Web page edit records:
○ ○ ○ ○ ○
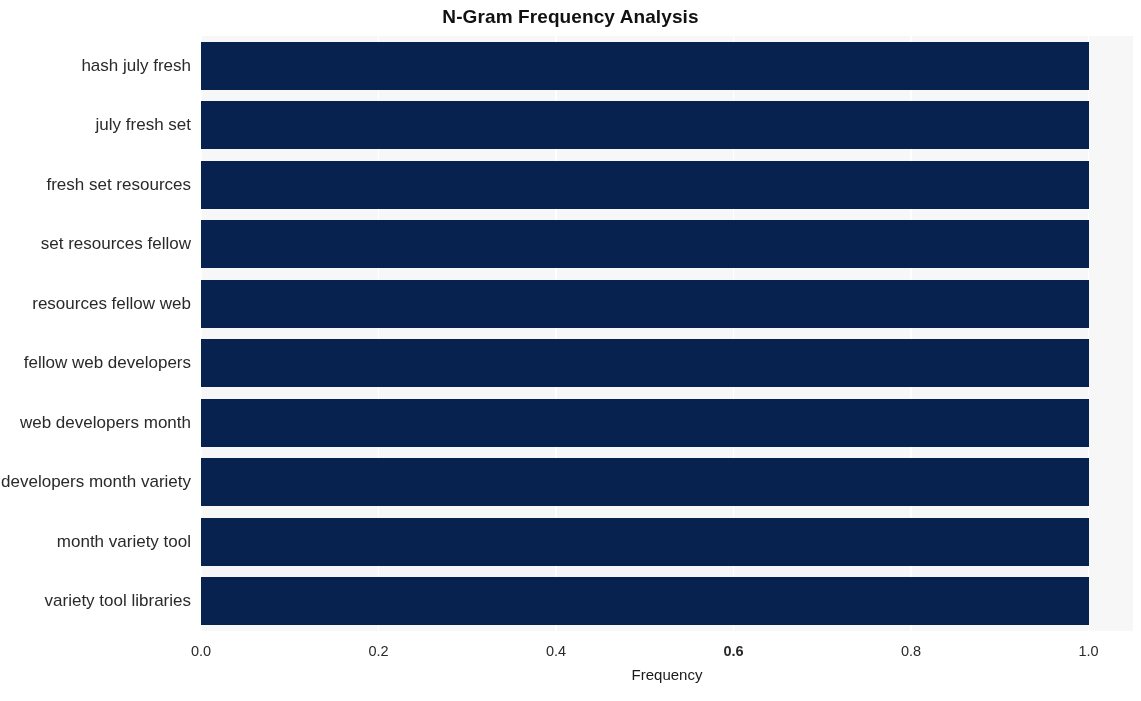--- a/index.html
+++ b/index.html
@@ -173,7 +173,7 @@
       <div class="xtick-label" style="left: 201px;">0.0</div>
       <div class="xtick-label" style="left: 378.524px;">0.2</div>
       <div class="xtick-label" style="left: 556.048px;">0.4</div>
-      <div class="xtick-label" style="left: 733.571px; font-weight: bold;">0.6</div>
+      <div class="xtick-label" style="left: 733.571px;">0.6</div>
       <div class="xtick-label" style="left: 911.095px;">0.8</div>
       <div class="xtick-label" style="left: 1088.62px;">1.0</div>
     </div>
○ ○ ○ ○ ○
ACTION ITEM: All lines with the word "class" are needed; pull them from the entries and copy each.

FINAL ANSWER:
       <div class="xtick-label" style="left: 201px;">0.0</div>
       <div class="xtick-label" style="left: 378.524px;">0.2</div>
       <div class="xtick-label" style="left: 556.048px;">0.4</div>
-      <div class="xtick-label" style="left: 733.571px; font-weight: bold;">0.6</div>
+      <div class="xtick-label" style="left: 733.571px;">0.6</div>
       <div class="xtick-label" style="left: 911.095px;">0.8</div>
       <div class="xtick-label" style="left: 1088.62px;">1.0</div>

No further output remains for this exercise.